Ingredients: Vinaigrette 1 1/2 T balsamic vinegar 1 T olive oil 1 T hazelnut oil 1 small garlic clove, minced dash of garlic powder 1/2 t Dijon mustard 1/2 t honey 1/4 t red pepper flakes salt to taste (I use 1/8 t) pepper to taste (I use 3 grinds)
Brussels Sprouts 1 lb Brussels sprouts,cored and quartered 2 T hazelnut oil salt (I use 1/4 t) pepper (I use 5 grinds pepper)
Toppings 3 slices bacon, cooked crispy and chopped 1/4 C + 1 T blue cheese crumbles 1/4 C pine nuts, toasted
Directions:
Preheat a grill (griddle) pan over stove top on medium heat.
Place all ingredients for the vinaigrette in a small bowl. Whisk until blended and set aside.

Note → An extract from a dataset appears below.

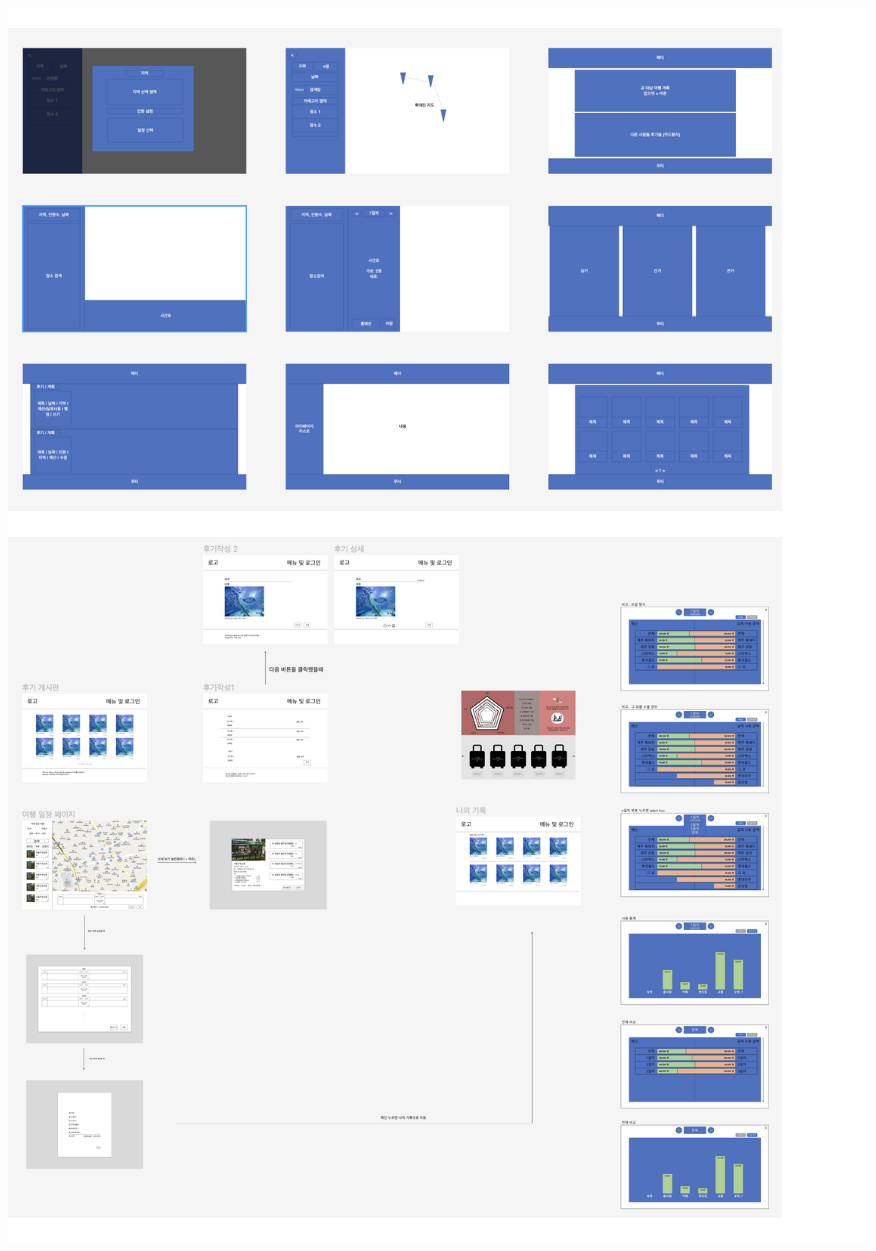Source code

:<br><img src=./Wego/src/main/webapp/image/readMe/WegoDesign0.png width="90%" /><br><br><img src=./Wego/src/main/webapp/image/readMe/WegoDesign1.png width="90%" /><br><br>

Toss Brussels sprouts, hazelnut oil, salt, and pepper, in a medium bowl until well coated
Once pan is hot, spoon Brussels sprouts onto pan in a single layer. Cook 3-4 min (until bottoms are browned) without flipping.
Flip sprouts over and cook an additional 3-4 min turning occasionally to prevent burning.
Place sprouts back in bowl, add vinaigrette, and toppings. Toss until well coated and evenly mixed.
Serve immediately.
Notes: *To save time, if the Brussels sprouts are small, I just cut stem end off rather than coring. * I particularly like Smokehause Blue cheese in this recipe *This a great side dish, but we usually cook them first and eat them as an appetizer since they are best when hot off the pan. *If you have any leftovers, you can reheat by placing them on a tray in the toaster oven and toasting slightly until warm.